Het Nederlands Instituut voor Forensische Psychiatrie en Psychologie (NIFP) voert de indicatiestelling uit voor alle klinische zorg en voor verblijfszorg na klinisch verblijf. Het PMO voert de indicatiestelling uit voor ambulante zorg binnen de PI en verblijfszorg in het kader van re-integratie vanuit detentie voor justitiabelen die niet zijn veroordeeld voor ernstige geweld-en zedendelicten.

De reclassering voert de indicatiestelling uit voor alle ambulante zorg en verblijfszorg in voorwaardelijke trajecten, met uitzondering van beschermd wonen aansluitend aan een eerder geïndiceerde klinische plaatsing door NIFP.

Nadat een indicatiestelling is afgerond en plaatsingsverzoek in Ifzo is gedaan door het NIFP, wordt door DIZ de best passende zorg voor de justitiabele gezocht. Deze instelling ontvangt het plaatsingsbesluit met de indicatiestelling.

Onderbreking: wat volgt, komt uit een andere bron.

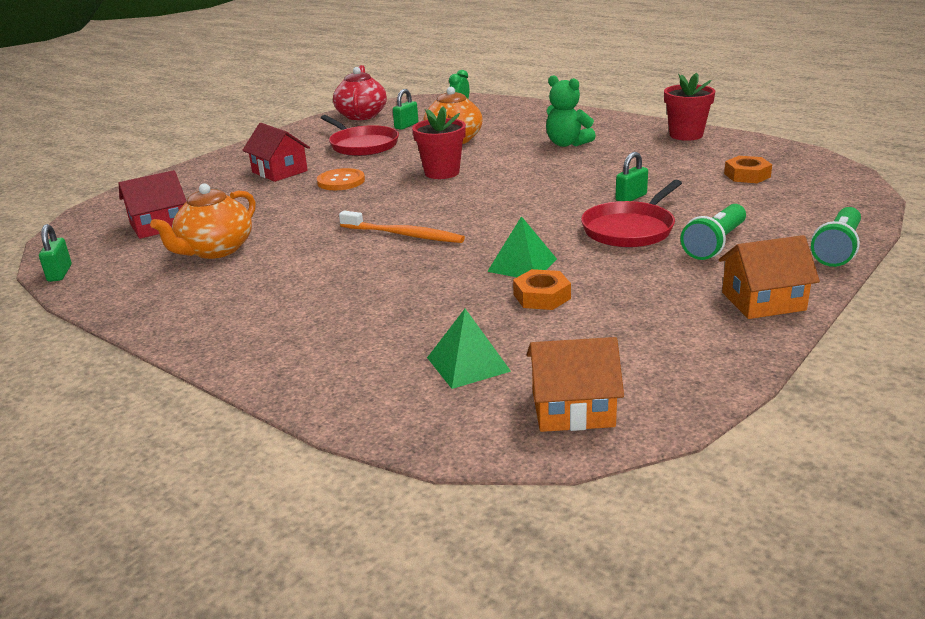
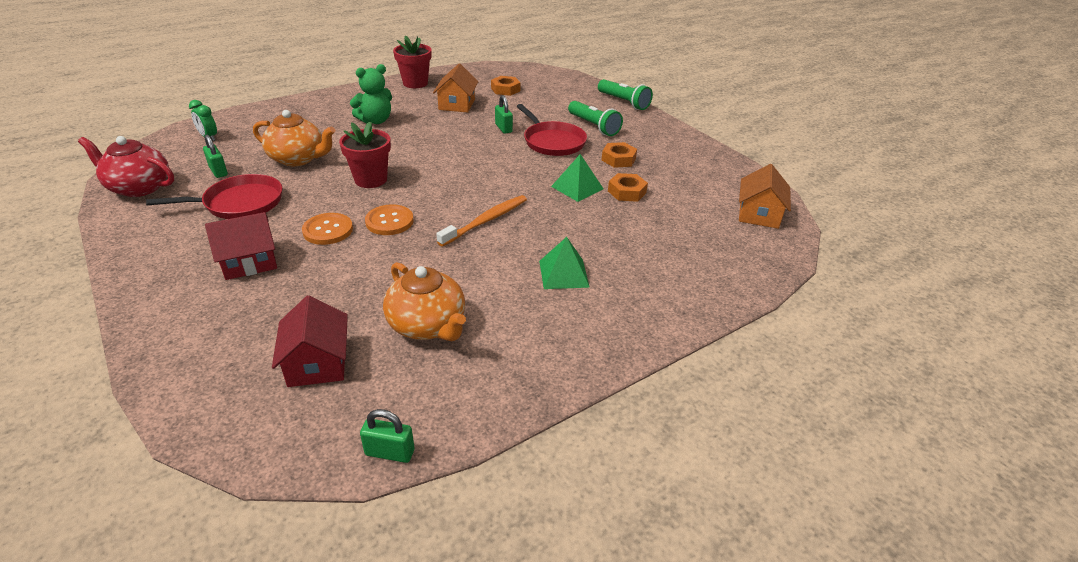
camera: 75 degrees left, 10 degrees up
(372, 198) = (389, 221): none -> orange button
(468, 364) = (700, 235): green pyramid -> green pyramid (563, 273)
(632, 276) = (618, 159): none -> orange nut
(763, 301) = (669, 136): orange house -> orange house (457, 104)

De zorgaanbieder heeft vervolgens vijf werkdagen om justitiabele te accepteren en dit terug te koppelen aan de plaatsende instantie.

Wanneer eindigt de zorg?

De forensische zorg eindigt uiterlijk als de strafrechtelijke titel is geëindigd. Zorgaanbieders hebben hier een inspanningsverplichting indien de zorgaanbieder en/of de justitiabele na afloop van het strafrechtelijke kader vinden dat voortzetting van de zorg nodig is:

  • kan de reclassering een wijziging van de bijzondere voorwaarden aanvragen bij de OvJ als de proeftijd nog niet is verlopen;
  • dient de zorgaanbieder op tijd een indicatie aan te vragen bij CIZ of de gemeente bij afloop van de forensische zorgtitel. Dit dient zes weken voor afloop van de titel te gebeuren;
  • dient een verwijzing door een wettelijk verwijzer te worden aangevraagd voor zorg in het kader van de Zvw;
  • kan een zorgmachtiging op grond van de Wvggz worden aangevraagd door de OvJ.

Wanneer een zorgmachtiging wordt aangevraagd geldt de Wvggz. De betrokkene heeft dan ook recht op toevoeging van een advocaat. Er volgt dan een aparte procedure.